Locate each line with the string "Playoffs" in the listing below and copy it.

☆ ☆ ☆ ☆ ☆ ☆ ☆

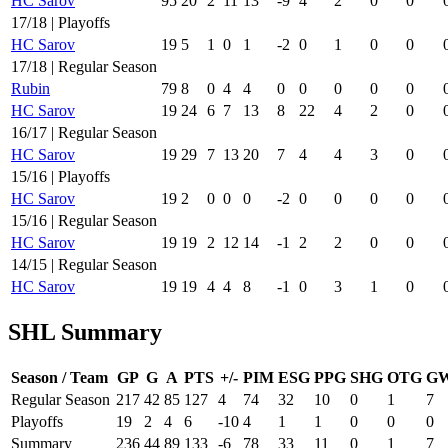
HC Sarov
95
20
2
11
13
-9
4
2
0
0
17/18 | Playoffs
HC Sarov
19
5
1
0
1
-2
0
1
0
0
17/18 | Regular Season
Rubin
79
8
0
4
4
0
0
0
0
0
HC Sarov
19
24
6
7
13
8
22
4
2
0
16/17 | Regular Season
HC Sarov
19
29
7
13
20
7
4
4
3
0
15/16 | Playoffs
HC Sarov
19
2
0
0
0
-2
0
0
0
0
15/16 | Regular Season
HC Sarov
19
19
2
12
14
-1
2
2
0
0
14/15 | Regular Season
HC Sarov
19
19
4
4
8
-1
0
3
1
0
SHL Summary
Season / Team
GP
G
A
PTS
+/-
PIM
ESG
PPG
SHG
OTG
G
Regular Season
217
42
85
127
4
74
32
10
0
1
7
Playoffs
19
2
4
6
-10
4
1
1
0
0
0
Summary
236
44
89
133
-6
78
33
11
0
1
7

☆ ☆ ☆ ☆ ☆ ☆ ☆

- _Response to this task_
17/18 | Playoffs
15/16 | Playoffs
Playoffs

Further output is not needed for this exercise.